Advocating for Your Issue

For many of us the political process is something we haven't thought about since a high school class on economics and government relations but as time progresses we find it’s more important, now more than ever, to be involved in our local government. We put together some basic points and tips for how a bill becomes a law, talking with your legislator, and providing verbal and written testimony. If you have any questions or advice for making this page better, please email us at info@healthfreedomohio.org.

How a Bill Becomes a Law

A legislative session in Ohio lasts two years. There are 3 divisions that make up the legislative body, the House of Representatives, the Senate, and the Governor. There are multiple steps for a bill to become a law. For the sake of simplicity we will use an example of this process beginning in the House of Representatives but this process can begin on the Senate side as well. 

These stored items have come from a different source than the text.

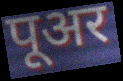
पूअर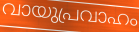
വായുപ്രവാഹംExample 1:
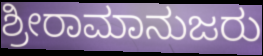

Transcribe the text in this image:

ಶ್ರೀರಾಮಾನುಜರು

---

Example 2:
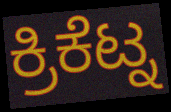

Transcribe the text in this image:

ಕ್ರಿಕೆಟ್ನ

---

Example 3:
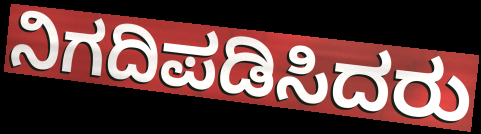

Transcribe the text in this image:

ನಿಗದಿಪಡಿಸಿದರು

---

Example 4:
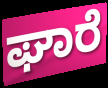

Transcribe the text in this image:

ಘಾರೆ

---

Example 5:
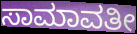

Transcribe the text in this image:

ಸಾಮಾವತೀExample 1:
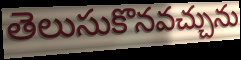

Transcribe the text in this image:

తెలుసుకొనవచ్చును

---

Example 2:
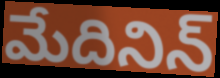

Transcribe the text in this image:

మేదినిన్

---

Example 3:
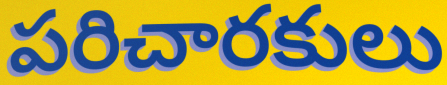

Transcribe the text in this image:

పరిచారకులు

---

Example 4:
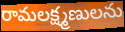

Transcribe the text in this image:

రామలక్ష్మణులను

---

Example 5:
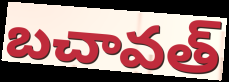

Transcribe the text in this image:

బచావత్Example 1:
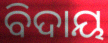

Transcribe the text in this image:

ବିଦାୟ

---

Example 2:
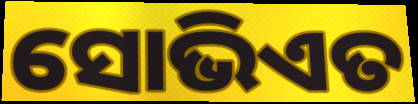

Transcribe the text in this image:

ସୋଭିଏତ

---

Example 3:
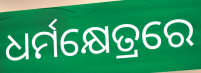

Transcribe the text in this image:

ଧର୍ମକ୍ଷେତ୍ରରେ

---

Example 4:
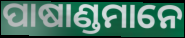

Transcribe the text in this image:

ପାଷାଣ୍ଡମାନେ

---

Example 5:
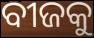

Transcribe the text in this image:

ବୀଜକୁ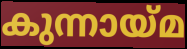
കുന്നായ്മ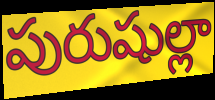
పురుషుల్లాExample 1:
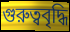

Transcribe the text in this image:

গুরুত্ববৃদ্ধি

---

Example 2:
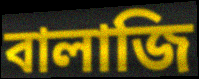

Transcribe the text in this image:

বালাজি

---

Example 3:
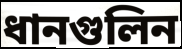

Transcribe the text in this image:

ধানগুলিন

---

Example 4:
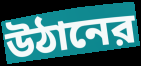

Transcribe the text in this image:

উঠানের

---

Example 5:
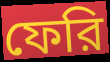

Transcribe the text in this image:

ফেরি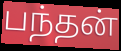
பந்தன்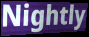
NightlyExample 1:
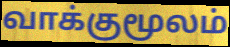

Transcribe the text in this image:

வாக்குமூலம்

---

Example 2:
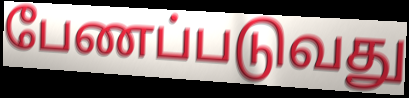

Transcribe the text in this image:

பேணப்படுவது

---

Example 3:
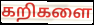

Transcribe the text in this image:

கறிகளை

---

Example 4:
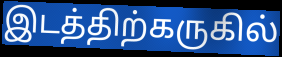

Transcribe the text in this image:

இடத்திற்கருகில்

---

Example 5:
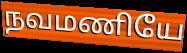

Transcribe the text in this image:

நவமணியேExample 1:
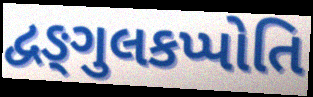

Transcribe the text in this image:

દ્વઙ્ગુલકપ્પોતિ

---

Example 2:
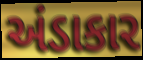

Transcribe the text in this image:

અંડાકાર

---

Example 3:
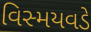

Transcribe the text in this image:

વિસ્મયવડે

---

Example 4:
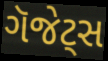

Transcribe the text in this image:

ગૅજેટ્સ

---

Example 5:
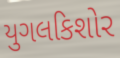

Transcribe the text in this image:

યુગલકિશોર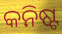
କନିଷ୍ଟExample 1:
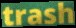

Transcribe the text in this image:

trash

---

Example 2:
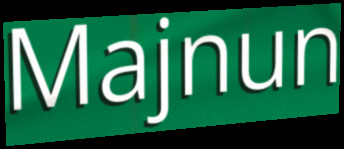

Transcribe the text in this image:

The first step is for a legislator in the House of Representatives to introduce a bill, this person is known as the bill sponsor. The bill gets assigned to a committee. There are three steps in the process once a bill is in a committee sponsor testimony, proponent testimony, and opponent testimony. The bill sponsor is invited to introduce the bill to the committee, this is called sponsor testimony. If the bill is heard a second time, the committee will call for proponent testimony, or for people and organisations that are in favor of the bill to provide testimony and explain why the bill is needed. The bill then gets a third hearing, which is for the opponents or for those who are not in favor of the bill to provide testimony and explain why the bill is not needed. The committee may vote on the bill on the third hearing or it may have additional hearings for proponents and opponents combined. Members of the committee may also present amendments to change the bill based on the testimony heard. 


If the bill is voted in favor out of the committee, it is then sent to the House floor for a reading. If the bill is assigned for a vote and it is voted in favor it is sent to the Senate where this process repeats. If the bill is successful on the Senate side, it is sent back to the House for reconciliation of any changes made while the bill was on the Senate side. This is called a Concurrence Vote.


If the bill is successful past this point it is sent to the Governor to be signed into law. The Governor has 10 days to sign the bill or veto the bill. The Governor may choose not to sign or veto the bill and have it go into effect as law without his signature. If the Governor chooses to veto the bill, the legislature may choose to override his veto by 3/5ths (2/3rds for an emergency bill) of the total legislature voting to overturn the veto. 

Talking With Your Legislator

One of the most effective ways to advocate for your issue, is by face to face meetings with your legislator. When you call the office, you will be speaking with the legislative aide. This is the assistant for your elected official. You can request in district meetings (your legislator lives in the district they represent) or you can request a meeting downtown in Columbus, Ohio. If in person meetings is difficult for you, the next best way to connect is by calling and sharing your position on legislation. Handwritten personalized letters are also effective ways of connecting with your legislator. Finally, personalized emails work but are the least effective way of advocating for your issue. It’s also best to avoid using pre-written generic form letters written by organizations. It’s important to maintain mutual respect at all times during your exchange with your legislator or their legislative aid.


Tips for face to face meetings:

  • Make a list of most important points to keep yourself on track
  • Bring supporting documentation or scientific studies
  • Share a personal story if you have one 


Tips for calling 

  • Identify yourself 
  • State the reason you are calling
  • Share a personal story if you have one
  • Request an in district meeting (optional)


Sample script when calling:

“Hi, my name is __________. I am a constituent of (legislator name) and I would like him/her to support (bill number). This legislation is important to me because _________________. If possible, I would like to schedule an in district meeting with (legislator name) to discuss this further.”

Providing Written or Verbal Testimony

If you are interested in submitting written or verbal testimony for a bill, follow these steps to successfully submit to the legislature:


Written Testimony

  • The heading of your testimony should include your name, your position and number of the bill, the name of the committee, and the date.
  • You should begin your testimony by addressing the chairman, vice-chair, and ranking member of the committee and thanking them.for allowing you to submit testimony. 
  • Email your testimony to the chairman of the committee or the official committee email where the bill is being heard. Deadline to submit is 24 hours prior to the hearing.
  • State the bill number in the subject line of the email.


Verbal Testimony

  • If you are planning to be present for the hearing to deliver your testimony in person, you must also submit the written testimony. Please follow the tips above.
  • In addition to emailing your testimony, you will need to complete a witness form which can be found here. The witness form is not public information.
  • If members of the committee ask you questions during your testimony, it is proper etiquette to first address the chairman, then the legislator asking the question and thank them for the question. For example, you would say “through the chair, representative, thank you for your question,” and then answer the question.